=== Directions for this task ===
When the word "restaurant" shows up in a line of the records below, copy that line.

=== Entries provided ===
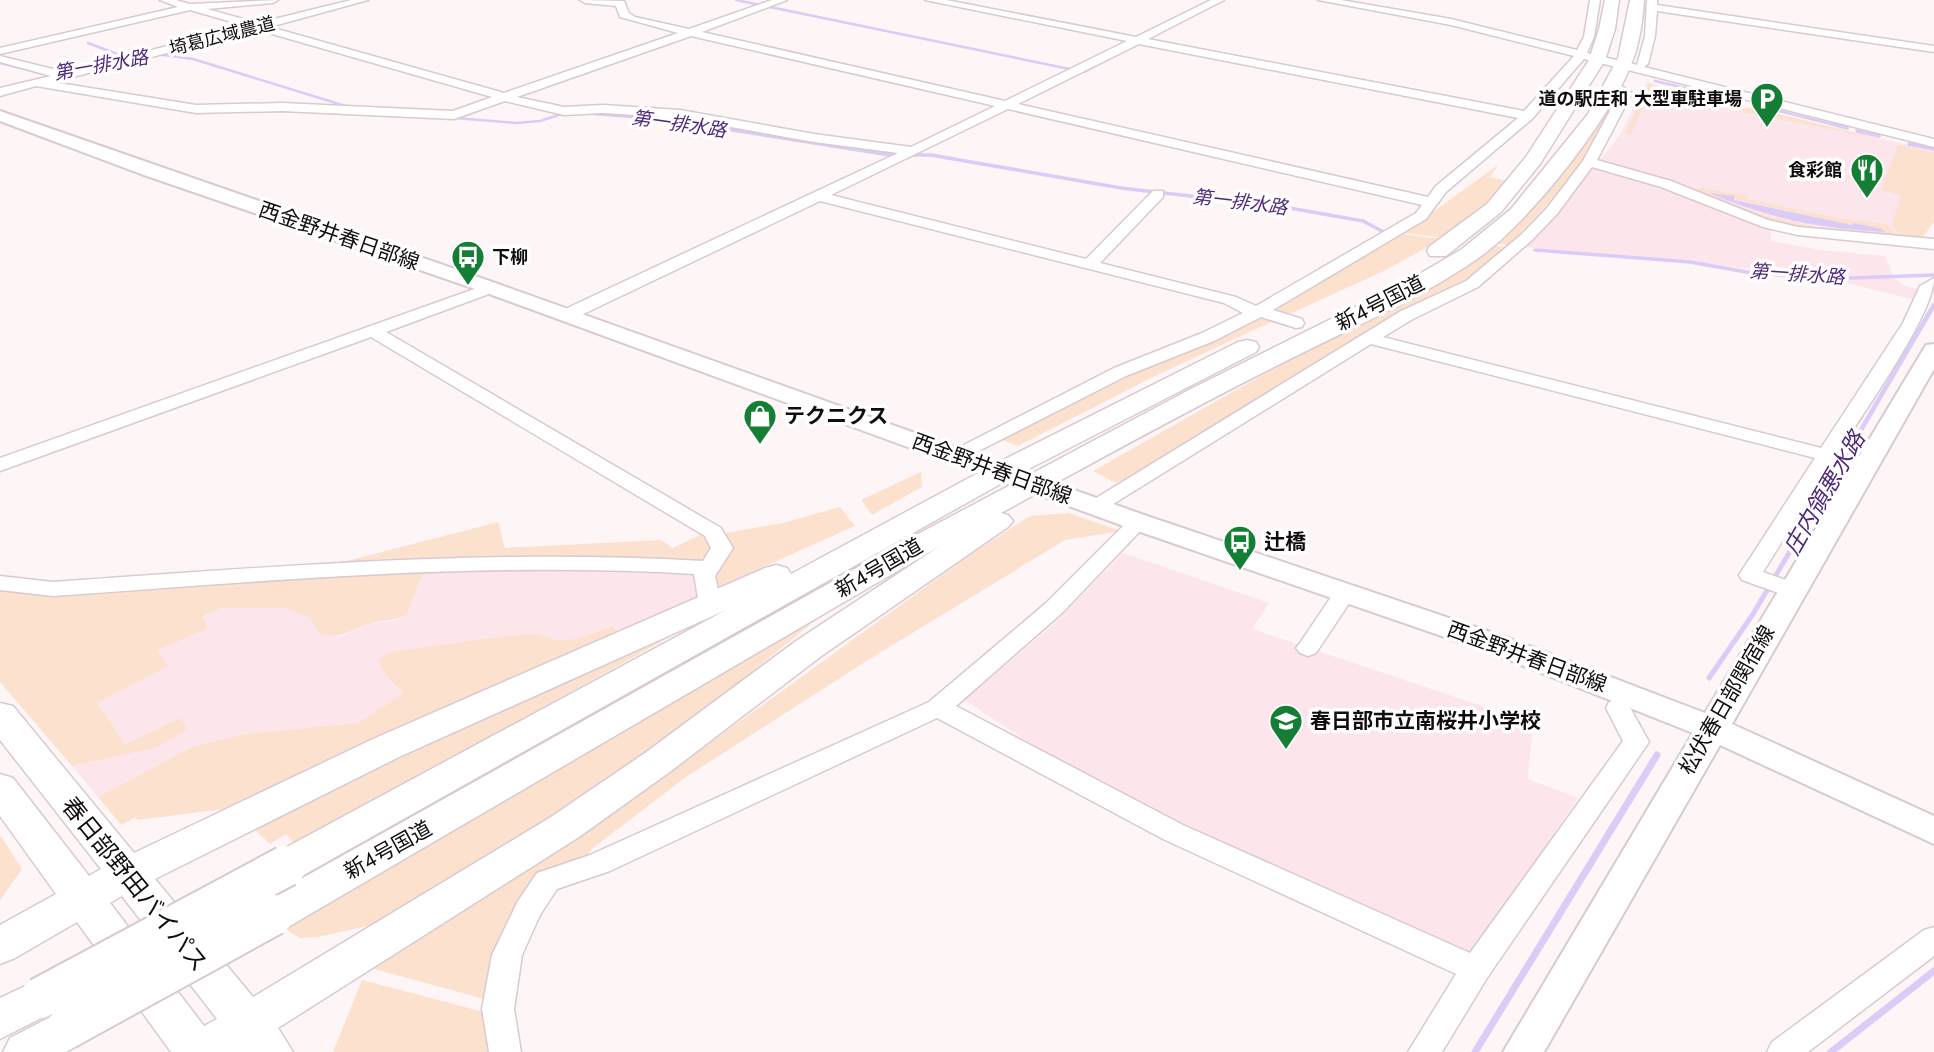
<svg xmlns="http://www.w3.org/2000/svg" width="1934" height="1052" font-family="Jost,'Noto Sans JP',sans-serif">
<style>
.built{fill:#fce5eb}
.green{fill:#fbe1ce;fill-rule:evenodd}
.water{fill:#dbcbf7}
.lines{fill:none;stroke-linecap:round;stroke-linejoin:round}
.stream-far4{stroke:#dbcbf7;stroke-width:2.5}
.stream-far3{stroke:#dbcbf7;stroke-width:3.5}
.stream-far2{stroke:#dbcbf7;stroke-width:4.5}
.stream-far1{stroke:#dbcbf7;stroke-width:5}
.stream{stroke:#dbcbf7;stroke-width:7}
.minor-casing{stroke:#d8cace;stroke-width:3}
.major-casing{stroke:#d8cace;stroke-width:4}
.highway-casing{stroke:#d8cace;stroke-width:3}
.minor{fill:#fff;fill-rule:evenodd}
.major{fill:#fff;fill-rule:evenodd}
.highway{fill:#fff;fill-rule:evenodd}
.highway-bridge-casing{stroke:#d8cace;stroke-width:44;stroke-linecap:butt}
.highway-bridge{stroke:#fff;stroke-width:40}
.labels{text-anchor:middle;dominant-baseline:central;stroke-width:7;stroke-linejoin:round;paint-order:stroke}
.far-street-label{font-size:18px;fill:#110d0e;stroke:#fff}
.far-poi-label{font-size:18px;font-weight:bold;fill:#110d0e;stroke:#fff;text-anchor:end}
.far-water-label{font-size:19px;font-style:italic;fill:#4f297c;stroke:#fff}
.street-label{font-size:21px;fill:#110d0e;stroke:#fff}
.poi-label{font-size:21px;font-weight:bold;fill:#110d0e;stroke:#fff;text-anchor:start}
.water-label{font-size:23px;font-style:italic;fill:#4f297c;stroke:#fff}
.near-street-label{font-size:24px;fill:#110d0e;stroke:#fff}
</style>
<rect width="100%" height="100%" fill="#fef5f7"/>
<g class="built">
<polygon points="1647,81 1661,87 1934,151 1934,221 1921,240 1816,231 1599,162 1621,133"/>
<polygon points="1593,167 1651,182 1771,229 1771,241 1820,250 1885,256 1894,278 1905,286 1924,291 1916,300 1829,279 1690,262 1521,247 1564,203"/>
<polygon points="1123,553 1269,603 1252,629 1533,723 1528,779 1578,798 1471,955 1168,823 1088,781 964,700 1054,624"/>
<polygon points="512,568 699,570 699,596 617,632 611,626 577,639 557,640 537,634 386,676 404,693 358,723 245,734 192,747 98,797 72,766 155,748 180,718 124,744 97,703 167,666 157,650 206,629 203,616 221,608 284,608 310,618 341,637 369,624 397,620 407,615 423,572"/>
</g>
<g class="green">
<path d="M1649 84 1739 105C1710 105 1674 86 1647 98L1631 134H1625Z"/>
<path d="M1619 89 1622 90C1593 155 1558 197 1508 245L1495 244C1543 205 1588 143 1619 89Z"/>
<polygon points="1674,100 1736,109 1755,108 1880,139 1718,107 1670,105 1661,101"/>
<polygon points="1898,145 1934,153 1934,221 1921,240 1903,238 1892,225 1901,195 1881,190"/>
<polygon points="1498,165 1490,177 1507,181 1470,219 1444,238 1404,233"/>
<path d="M1701 188 1748 196 1746 199 1842 219 1887 224 1900 238 1816 231 1761 219 1694 191ZM1708 193 1852 225 1855 223 1882 229 1884 232C1824 233 1763 219 1708 193Z"/>
<polygon points="1402,234 1442,239 1388,269 1292,313 1281,314 1269,311"/>
<polygon points="1493,245 1506,247 1465,282 1133,475 1116,483 1093,471"/>
<polygon points="1262,314 1272,319 1271,322 1153,377 1018,446 1000,439 1119,378"/>
<polygon points="921,472 922,487 872,515 861,500"/>
<polygon points="840,507 855,526 711,590 720,534 783,523"/>
<polygon points="1069,513 1121,531 1065,540 868,660 686,777 593,848 576,867 542,878 488,1000 374,969 594,827 967,557 1030,516"/>
<polygon points="498,522 505,548 661,540 673,548 706,532 717,544 706,563 324,567"/>
<path d="M423 572 407 615C394 621 381 620 369 624 345 632 347 638 320 634L310 618 284 608H221L203 616 207 629 157 650 168 666 97 703 125 744 180 718 188 729 155 748 72 766 0 682V582L110 590Z"/>
<polygon points="817,619 671,737 583,803 381,923 318,937 300,938 281,926"/>
<polygon points="691,625 295,845 286,834 270,844 251,826 315,794"/>
<polygon points="612,626 617,632 224,809 137,820 136,817 121,825 98,797 192,747 245,734 358,723 404,693 386,676 378,660 391,652 500,637 537,634 557,640 577,639"/>
<polygon points="0,835 22,869 0,900"/>
<polygon points="362,980 480,1011 489,1020 494,1052 333,1052"/>
</g>
<path class="water" d="M1708 193 1734 196V200L1852 225 1854 223 1882 229 1885 232C1814 228 1774 219 1708 193Z"/>
<g class="lines">
<g class="stream-far4">
<polyline points="736,0 1084,72 1170,27"/>
<polyline points="741,17 769,7"/>
<polyline points="88,43 122,56"/>
<polyline points="157,54 193,59 352,108"/>
<polyline points="0,63 49,75 133,56"/>
<polyline points="1655,81 1720,96"/>
<polyline points="1729,99 1740,101"/>
<polyline points="1763,107 1839,126"/>
<polyline points="376,108 457,113"/>
<polyline points="461,116 455,118 516,123 540,121 568,112 670,120 704,126"/>
</g>
<g class="stream-far3">
<polyline points="694,124 896,156"/>
<polyline points="1832,124 1847,128"/>
<polyline points="1857,131 1879,136"/>
<polyline points="1909,144 1934,149"/>
<polyline points="906,155 931,155 1121,188 1284,207 1363,221 1382,231"/>
<polyline points="1535,250 1690,262 1746,272 1824,279 1934,275"/>
</g>
<polyline class="stream-far2" points="1830,483 1934,305"/>
<polyline class="stream-far1" points="1709,678 1753,614 1831,482"/>
<g class="stream">
<polyline points="1475,1052 1657,755"/>
<polyline points="1831,1052 1934,971"/>
</g>
<defs>
<g id="minor">
<path d="M160 0H176L190 4 278 0 273 3 207 9 258 23 351 0H368L270 27 504 93 678 33 620 17 616 6 585 3 580 0 624 1 629 13 635 17 689 29 772 0H787L702 32 1005 101 1127 41 925 0H946L1136 37 1211 0H1224L1148 39 1524 111 1574 56 1451 25 1318 0H1341L1451 19 1577 50 1584 37 1590 0H1600L1594 37 1587 53 1637 65 1645 36 1647 0H1657V5L1934 46V52L1657 11 1655 36 1648 64 1644 67 1934 139V147L1584 59 1532 119 1446 192 1426 219 1273 310 1302 319 1304 323 1302 327 1296 328 1261 317 1214 341 1126 376 957 462 947 456 950 452 1114 368 1202 333 1243 313 1224 303 820 201 573 319H561L559 315 561 311 898 153 814 142 680 118 603 113 564 115 505 101 454 119 282 111 196 113 36 86 0 96V88L51 76 0 62V56L65 72 246 26 190 10 0 54V48L178 7ZM258 30 492 97 453 111 282 103 196 105 53 82ZM691 36 995 106 911 147 814 134 680 110 603 105 564 107 517 97ZM1139 44 1518 118 1436 186 1428 197 1018 104ZM1008 109 1422 205 1416 213 1256 306 1236 297 1100 263 1163 197V191H1153L1086 259 831 195Z"/>
<path d="M1609 83H1617L1632 93 1597 160 1671 181 1768 220 1798 227 1934 239V249L1798 235 1763 227 1661 187 1592 167 1557 214 1532 240 1478 287 1413 319 1383 337 1821 448 1903 323 1920 286 1934 278C1934 315 1861 416 1838 453L1871 464 1874 468 1871 472 1864 474 1831 463 1763 572 1800 585 1803 590 1800 595H1784L1742 580 1739 575 1815 458 1371 344 1102 511H1088L1085 507 1088 503 1401 311 1466 281 1522 234 1547 208 1583 161 1619 94 1609 87Z"/>
<path d="M491 283 497 285 499 288 497 291 386 332 721 528 733 548 715 576 721 604 718 609H702L699 604 694 574C480 561 267 581 53 596L0 590V576L53 582C270 567 485 548 703 561L711 548 705 536 371 337 0 471V458Z"/>
<polygon points="1138,516 1145,518 1148,522 1145,526 1062,613 956,706 1183,825 1470,953 1623,741 1606,708 1609,702 1618,699 1627,702 1649,742 1487,978 1442,1052 1408,1052 1456,974 1163,839 937,718 610,871 557,889 540,915 522,955 514,1009 521,1052 489,1052 482,1009 492,955 518,901 537,873 590,855 929,702 1046,603 1131,518"/>
<polygon points="1345,586 1353,588 1356,593 1316,653 1308,656 1300,653 1296,648 1300,643 1337,588"/>
<polygon points="1934,927 1934,956 1808,1052 1767,1052 1772,1042 1924,930"/>
</g>
<polygon id="major" points="0,111 498,284 1147,516 1511,639 1705,713 1923,350 1926,345 1934,344 1934,369 1732,724 1934,816 1934,844 1720,745 1544,1052 1503,1052 1693,733 1491,653 1129,528 484,292 141,174 0,121"/>
<g id="highway">
<polygon points="1605,0 1619,0 1615,29 1605,60 1540,164 1501,212 1446,256 1430,256 1427,251 1430,246 1487,204 1526,157 1589,60 1599,29"/>
<path d="M1630 0H1644C1643 19 1640 39 1634 57 1614 116 1528 224 1477 259 1415 302 1342 332 1276 366 1183 413 1092 463 1001 513L1008 515 1013 521 1008 527 820 657 671 771 579 837 278 1028 293 1052H171L77 922 15 958 0 964V925L56 894 0 816V774L13 778 89 876 101 869 0 740V703L13 706 134 853 373 739 765 568 776 565 787 568 791 574 991 466 1238 342 1247 340 1256 342 1259 347 1256 352 1011 478 300 877 286 882 272 877 266 866 272 855 726 610 399 757 155 879 253 997 551 817 645 753 796 641 940 546 288 927 273 932 258 927 252 915 258 903 903 542 1189 390 1411 279 1462 249 1511 209 1588 114 1618 58ZM122 896 217 1019 204 1026 110 903Z"/>
<polygon points="40,979 55,985 62,998 55,1011 0,1039 0,998"/>
<polygon points="66,1009 82,1015 88,1029 82,1043 66,1052 3,1052 10,1038"/>
</g>
</defs>
<use href="#minor" class="minor-casing"/>
<use href="#major" class="major-casing"/>
<use href="#highway" class="highway-casing"/>
<use href="#minor" class="minor"/>
<use href="#major" class="major"/>
<use href="#highway" class="highway"/>
<defs>
<g id="highway-bridge">
<polyline points="40,998 286,866"/>
<polyline points="66,1029 273,915"/>
</g>
</defs>
<use href="#highway-bridge" class="highway-bridge-casing"/>
<use href="#highway-bridge" class="highway-bridge"/>
</g>
<defs>
<symbol id="parking-pin" viewBox="-11 -11 22 30"><path d="M0 17L-7.5 6A9.5 9.5 0 1 1 7.5 6Z" fill="#147f34" stroke="#fff"/><path d="M-3.5-5.5H1a3.5 3.5 0 0 1 0 7H-1V5.5H-3.5ZM-1-3.4V-.6H.8a1.4 1.4 0 0 0 0-2.8Z" fill="#fff"/></symbol>
<symbol id="restaurant-pin" viewBox="-11 -11 22 30"><path d="M0 17L-7.5 6A9.5 9.5 0 1 1 7.5 6Z" fill="#147f34" stroke="#fff"/><path d="M-5-6h1v4h1v-4h1v4h1v-4h1v5L-1.5 .5V6h-2V.5L-5-1ZM5-6V6H3V1.5H1.5Q1.5-4 5-6Z" fill="#fff"/></symbol>
<symbol id="bus-pin" viewBox="-11 -11 22 30"><path d="M0 17L-7.5 6A9.5 9.5 0 1 1 7.5 6Z" fill="#147f34" stroke="#fff"/><path d="M-5-6H5V4H4V6H2V4H-2V6H-4V4H-5ZM-3.5-4V0h7V-4ZM-3.5 1.2v1.5H-2V1.2ZM2 1.2v1.5H3.5V1.2Z" fill="#fff"/></symbol>
<symbol id="shop-pin" viewBox="-11 -11 22 30"><path d="M0 17L-7.5 6A9.5 9.5 0 1 1 7.5 6Z" fill="#147f34" stroke="#fff"/><path d="M-5-2.5h2.3a2.7 3.5 0 0 1 5.4 0H5L5.5 6h-11ZM-1.5-2.5h3a1.5 2.3 0 0 0-3 0Z" fill="#fff"/></symbol>
<symbol id="school-pin" viewBox="-11 -11 22 30"><path d="M0 17L-7.5 6A9.5 9.5 0 1 1 7.5 6Z" fill="#147f34" stroke="#fff"/><path d="M0-5L7-2L0 1L-7-2ZM-4 1L0 2.5L4 1V4Q0 6-4 4Z" fill="#fff"/></symbol>
</defs>
<g fill-rule="evenodd">
<use href="#parking-pin" x="1748" y="80" width="38" height="52"/>
<use href="#restaurant-pin" x="1848" y="151" width="38" height="52"/>
<use href="#bus-pin" x="449" y="238" width="38" height="52"/>
<use href="#shop-pin" x="741" y="397" width="38" height="52"/>
<use href="#bus-pin" x="1221" y="523" width="38" height="52"/>
<use href="#school-pin" x="1267" y="702" width="38" height="52"/>
</g>
<g class="labels">
<g class="far-street-label">
<text transform="translate(222 36) rotate(-14)">埼葛広域農道</text>
</g>
<g class="far-poi-label">
<text x="1742" y="99">道の駅庄和 大型車駐車場</text>
<text x="1842" y="170">食彩館</text>
<text x="492" y="257" text-anchor="start">下柳</text>
</g>
<g class="far-water-label">
<text transform="translate(101 65) rotate(-10)">第一排水路</text>
<text transform="translate(679 124) rotate(8)">第一排水路</text>
<text transform="translate(1240 202) rotate(7)">第一排水路</text>
<text transform="translate(1797 274) rotate(4)">第一排水路</text>
</g>
<g class="street-label">
<text transform="translate(339 236) rotate(19)">西金野井春日部線</text>
<text transform="translate(1380 303) rotate(-27)">新4号国道</text>
<text transform="translate(992 469) rotate(20)">西金野井春日部線</text>
<text transform="translate(879 568) rotate(-30)">新4号国道</text>
<text transform="translate(1527 657) rotate(20)">西金野井春日部線</text>
<text transform="translate(1727 700) rotate(-60)">松伏春日部関宿線</text>
<text transform="translate(388 850) rotate(-29)">新4号国道</text>
</g>
<g class="poi-label">
<text x="784" y="416">テクニクス</text>
<text x="1264" y="542">辻橋</text>
<text x="1310" y="721">春日部市立南桜井小学校</text>
</g>
<g class="water-label">
<text transform="translate(1824 493) rotate(-60)">庄内領悪水路</text>
</g>
<g class="near-street-label">
<text transform="translate(135 884) rotate(51)">春日部野田バイパス</text>
</g>
</g>
</svg>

=== Answer space ===
<symbol id="restaurant-pin" viewBox="-11 -11 22 30"><path d="M0 17L-7.5 6A9.5 9.5 0 1 1 7.5 6Z" fill="#147f34" stroke="#fff"/><path d="M-5-6h1v4h1v-4h1v4h1v-4h1v5L-1.5 .5V6h-2V.5L-5-1ZM5-6V6H3V1.5H1.5Q1.5-4 5-6Z" fill="#fff"/></symbol>
<use href="#restaurant-pin" x="1848" y="151" width="38" height="52"/>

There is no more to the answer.